● **ACTION ITEM**
Write the full listing out again, word for word, but omit the pictures.

● **SOURCE DATA**
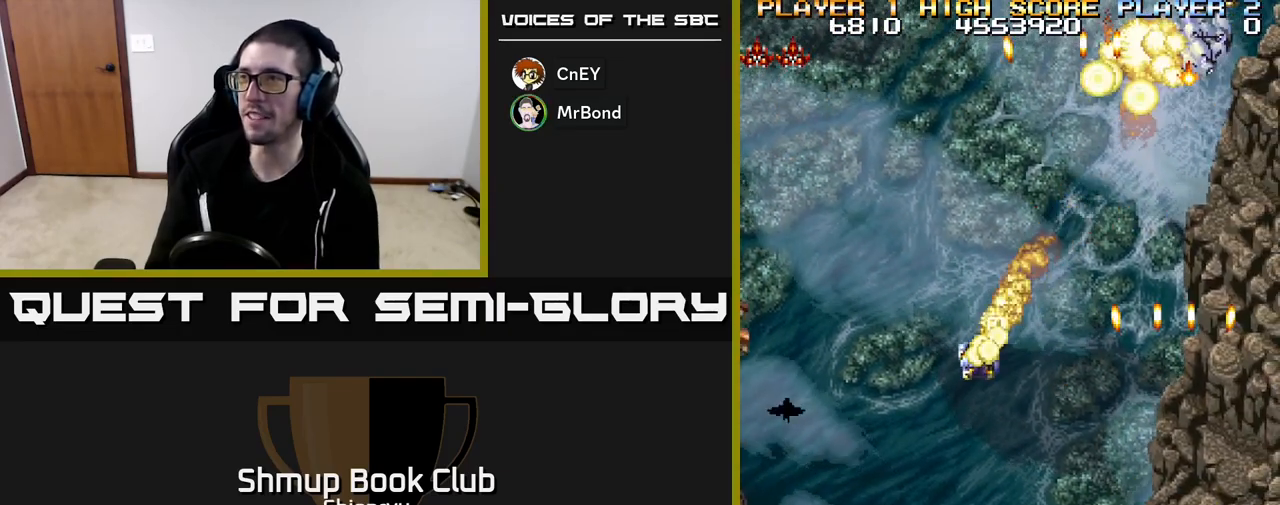
{"buttons": ["A", "DPAD_LEFT"], "left_stick": "center"}
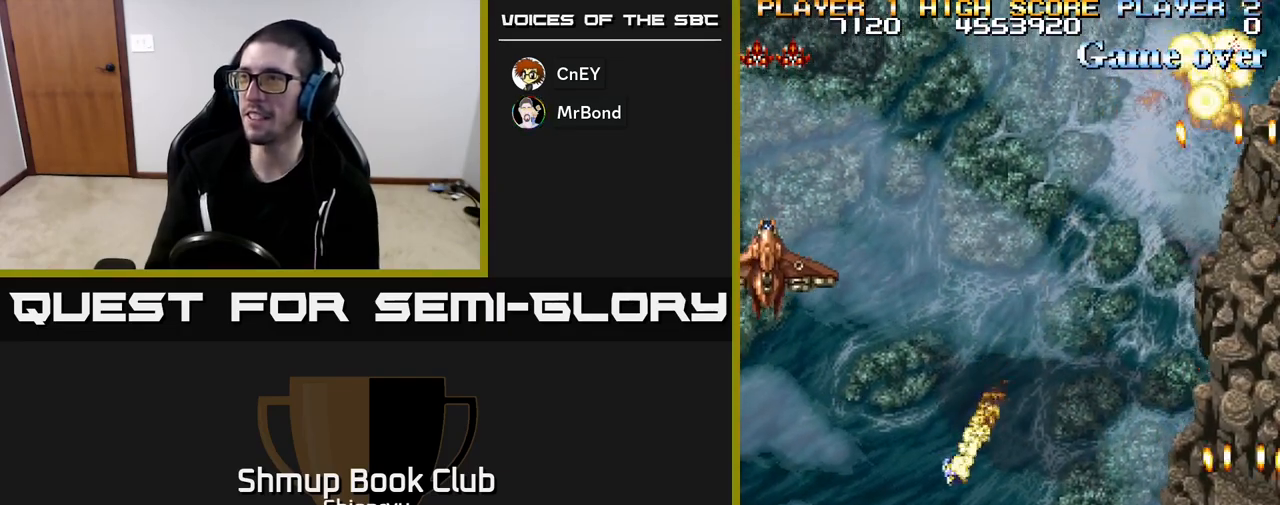
{"buttons": ["R2", "DPAD_LEFT"], "left_stick": "center", "events": [[100, "A", "up"], [167, "R2", "down"]]}
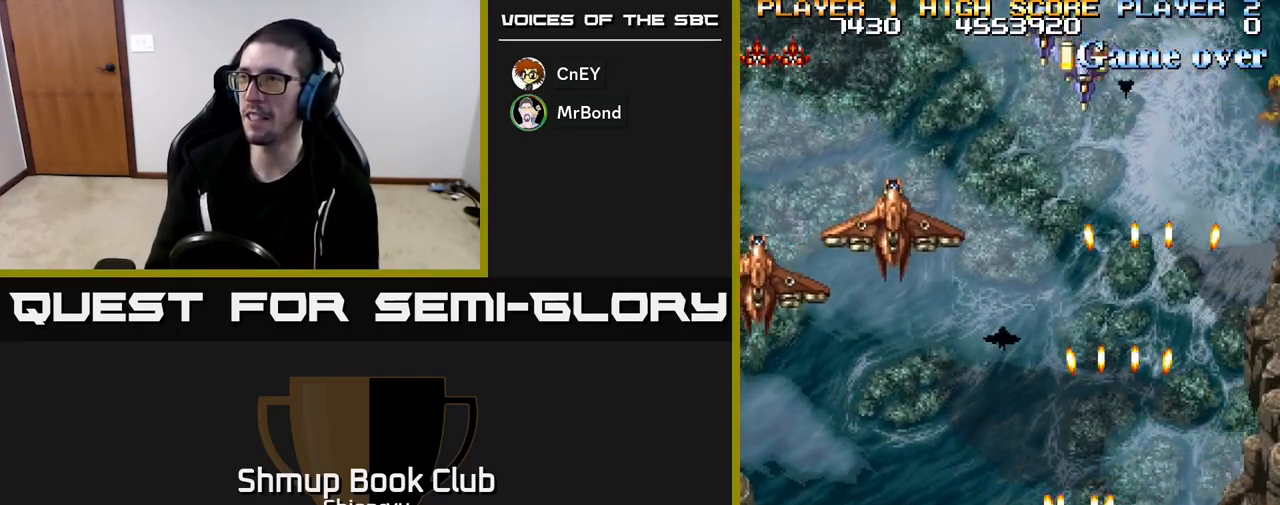
{"buttons": ["R2", "DPAD_LEFT"], "left_stick": "center", "events": []}
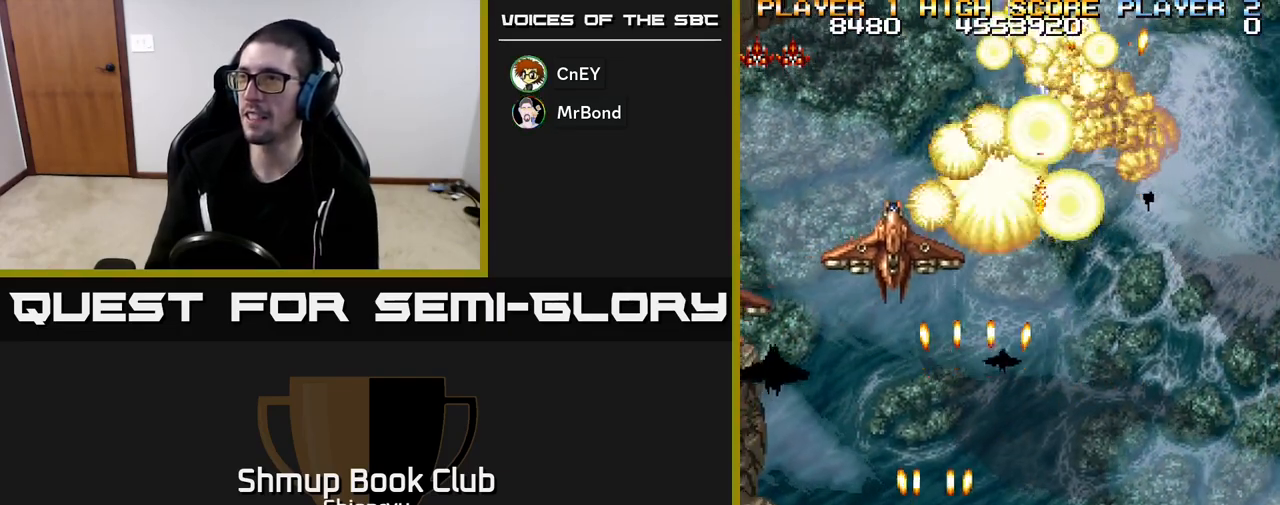
{"buttons": ["R2"], "left_stick": "center", "events": [[200, "DPAD_LEFT", "up"], [267, "DPAD_DOWN", "down"], [333, "DPAD_DOWN", "up"], [367, "DPAD_LEFT", "down"], [400, "R2", "up"], [483, "DPAD_LEFT", "up"], [483, "R2", "down"]]}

● **TASK ANSWER**
{"buttons": ["A", "DPAD_LEFT"], "left_stick": "center"}
{"buttons": ["R2", "DPAD_LEFT"], "left_stick": "center", "events": [[100, "A", "up"], [167, "R2", "down"]]}
{"buttons": ["R2", "DPAD_LEFT"], "left_stick": "center", "events": []}
{"buttons": ["R2"], "left_stick": "center", "events": [[200, "DPAD_LEFT", "up"], [267, "DPAD_DOWN", "down"], [333, "DPAD_DOWN", "up"], [367, "DPAD_LEFT", "down"], [400, "R2", "up"], [483, "DPAD_LEFT", "up"], [483, "R2", "down"]]}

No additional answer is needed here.